エンフォルツマブ ベドチンは、プラチナベースの化学療法と PD-1 または PD-L1 阻害剤による治療を受けた進行性尿路上皮癌患者において、化学療法よりも優れた有効性を示した。

 

薬剤師Nのコメント

今回は話題の企業の薬剤について調べてみましたが、実際には私たちはもっと簡単に必要な情報を取っています。多くの抗がん剤について、各メーカーより「適正使用ガイド」が発行されており、日本語で重要事項はまとまっています。

適正使用ガイド

ただし、この適正使用ガイドを企業のホームページで閲覧するには医療従事者である必要があり、企業によっては職場も登録するし、どの企業かはおぼえていませんが実際に在籍確認の電話が来たこともあります。

会員登録の必要なサイトです

・信頼できる論文について

査読されている論文を読むことが望ましいですが、とりあえずThe NEW ENGLAND JOURNAL of MEDICINEに載っていれば良い研究と思っています(ここに掲載されている論文はまともな査読を受けていると思われます)。

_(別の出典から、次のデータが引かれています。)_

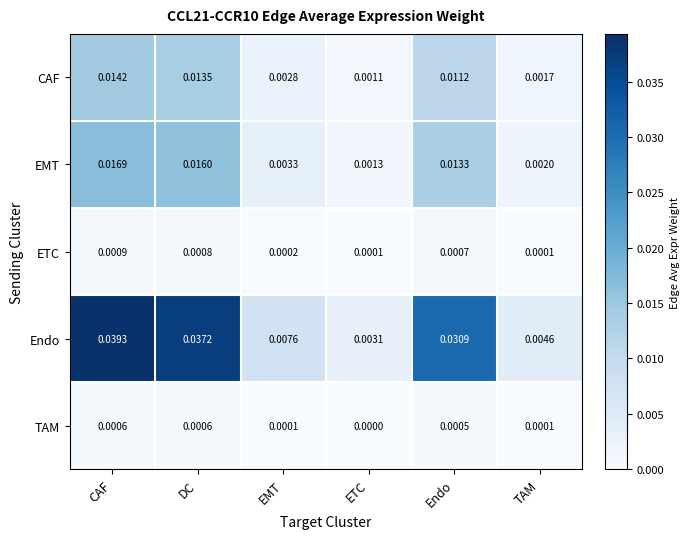

What is the total value across all series at CAF?

0.1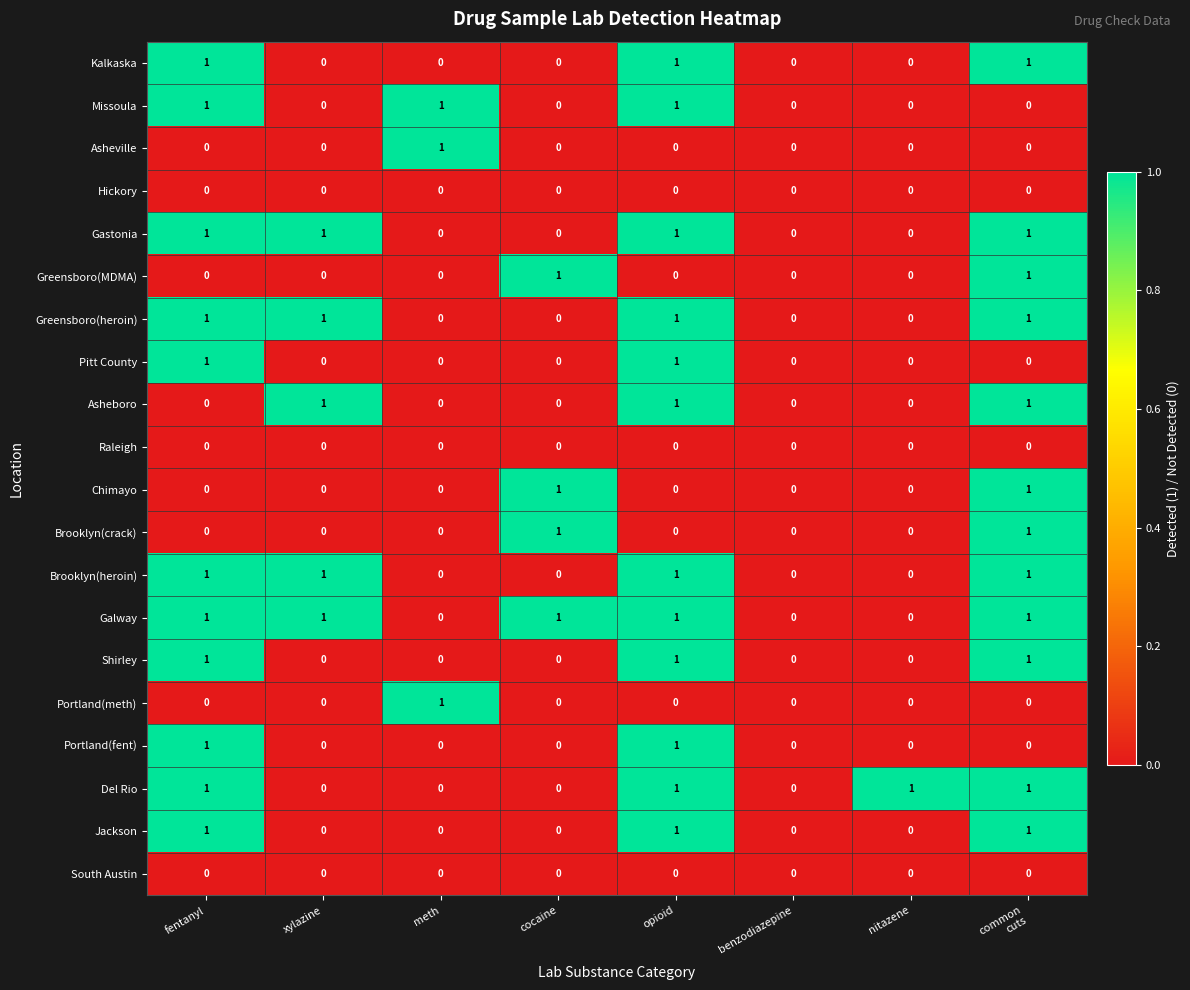

At which label does Asheville reach its peak?

meth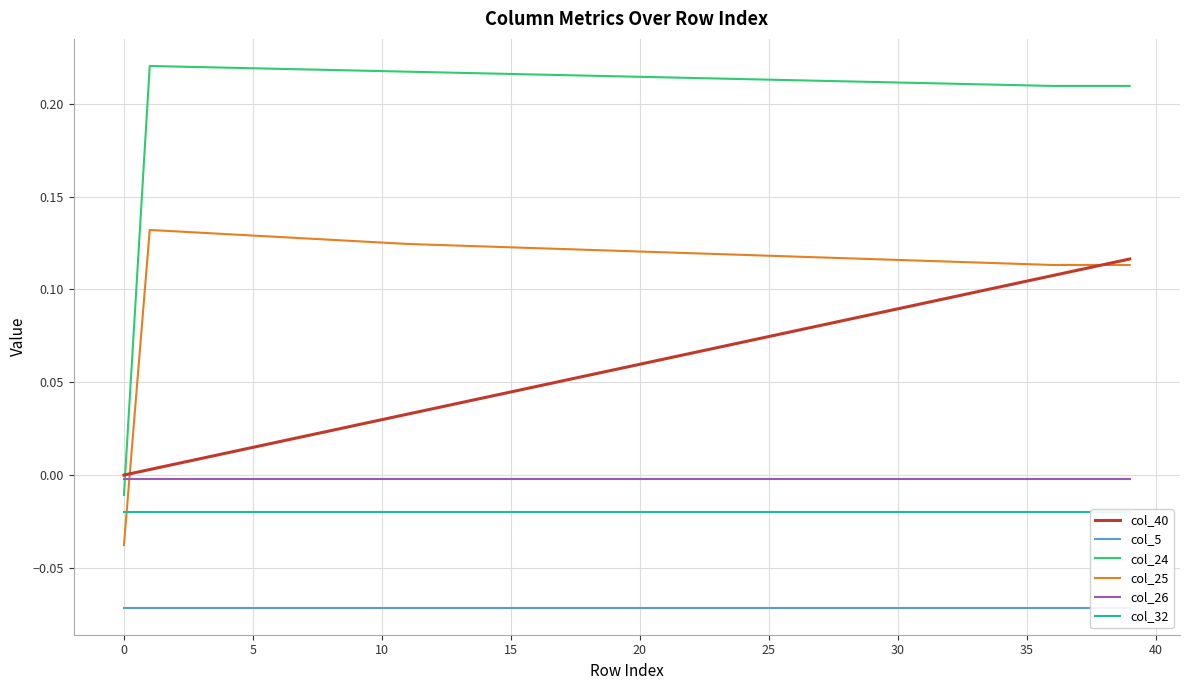

The value of col_25 at 20 is 0.1. True or false?

True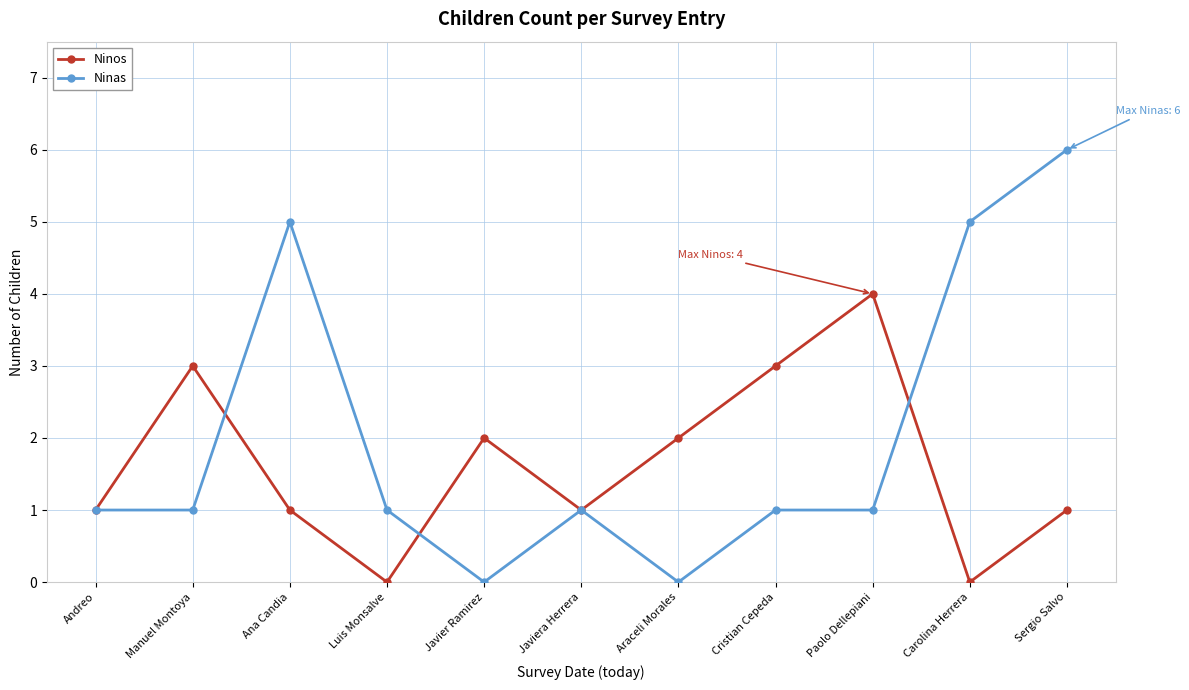

How many interior local peaks does the Ninos series have?

3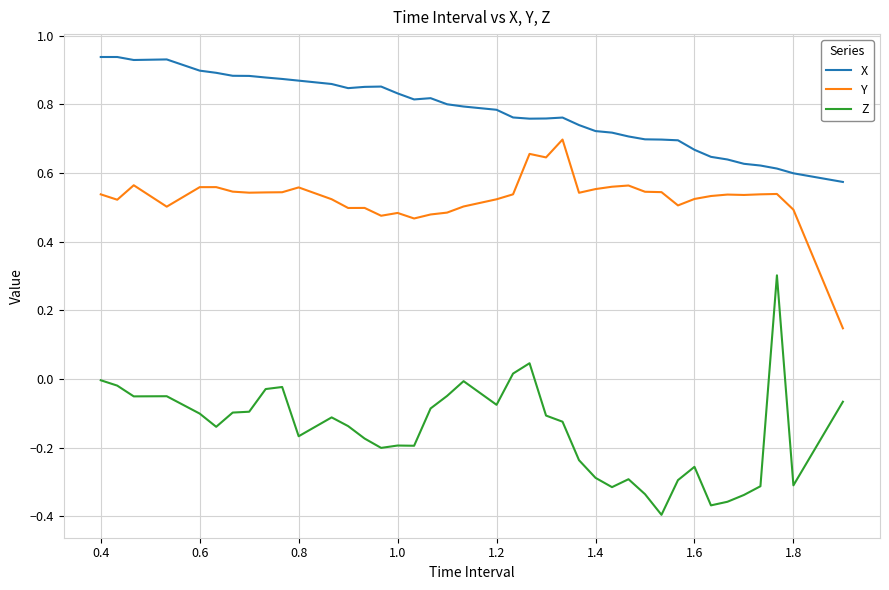

Which series has the largest range (max minus min)?

Z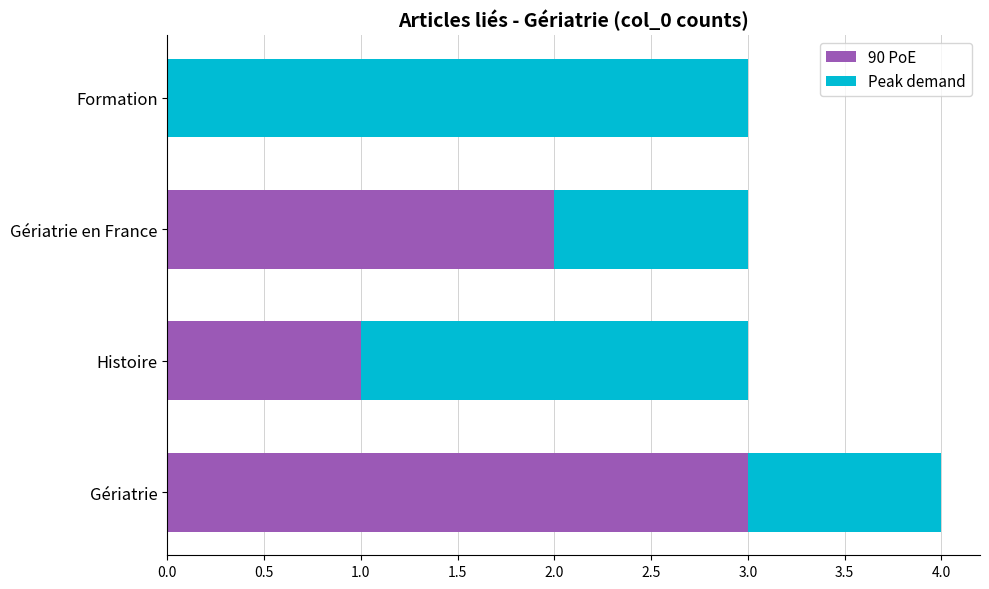

The value of 90 PoE at Gériatrie en France is 3. True or false?

False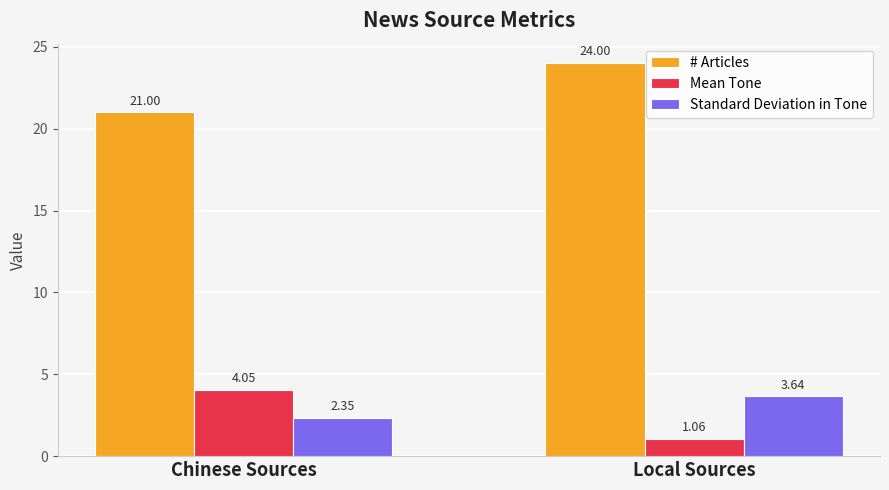

What is the average value of the Mean Tone series?

2.6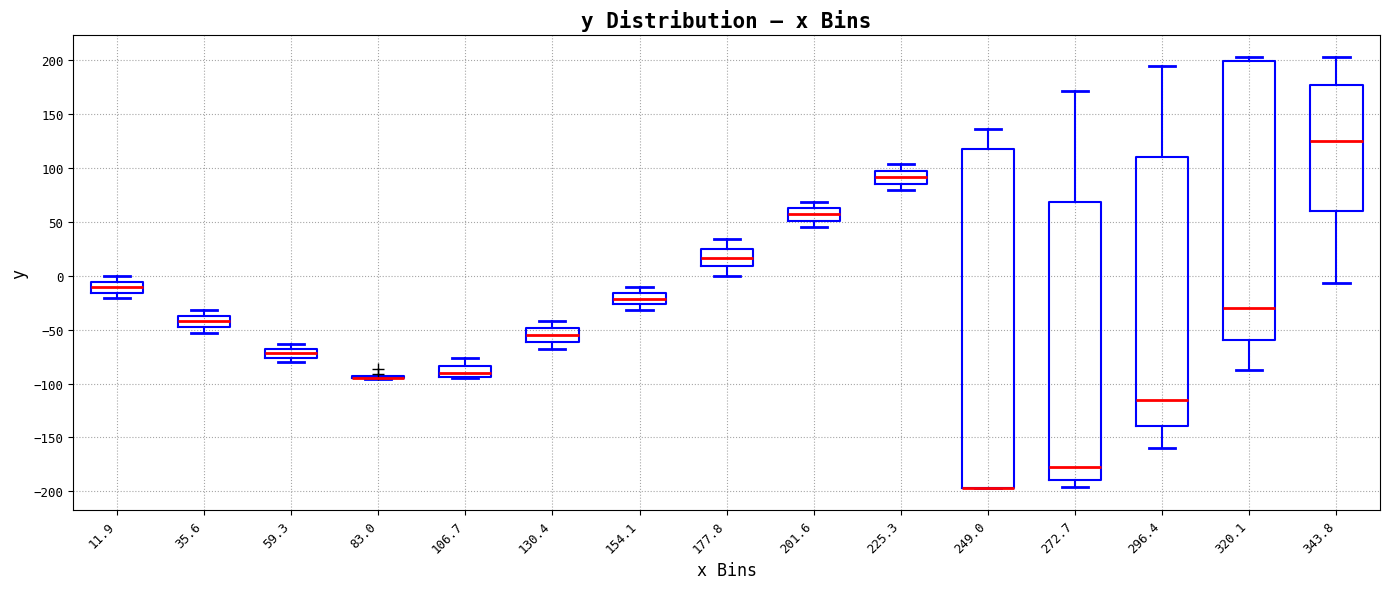

Where is the lower edge of the box at x = 320.1 on the y-axis? The values are not printed on the chart, so give them approximately, as read against the axis.

-60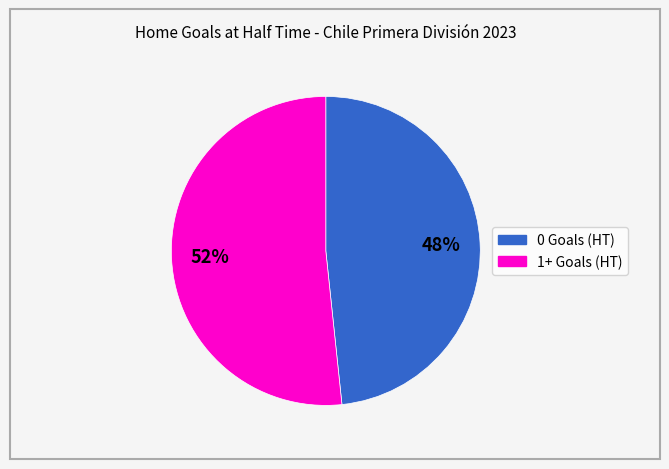

Is there a majority slice in this chart?

Yes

企業のホームページで新薬の承認についてプレスリリースが出ていると、必ず承認の根拠となった治験が出ているので、タイトルをコピペして読んでみましょう。プレスリリースについては医療従事者でなくても閲覧可能です。

 

(ないしょばなし)

勤め先の病院で新薬を採用しようと思った時には、使いたい薬について根拠となる論文の提出が必須です。私一個人としては、試験はなるべく新薬VSプラセボ群ではなく、新薬VS他の標準治療との比較が望ましいです。つまり、本試験はなかなか好ましい条件で行われていると思います。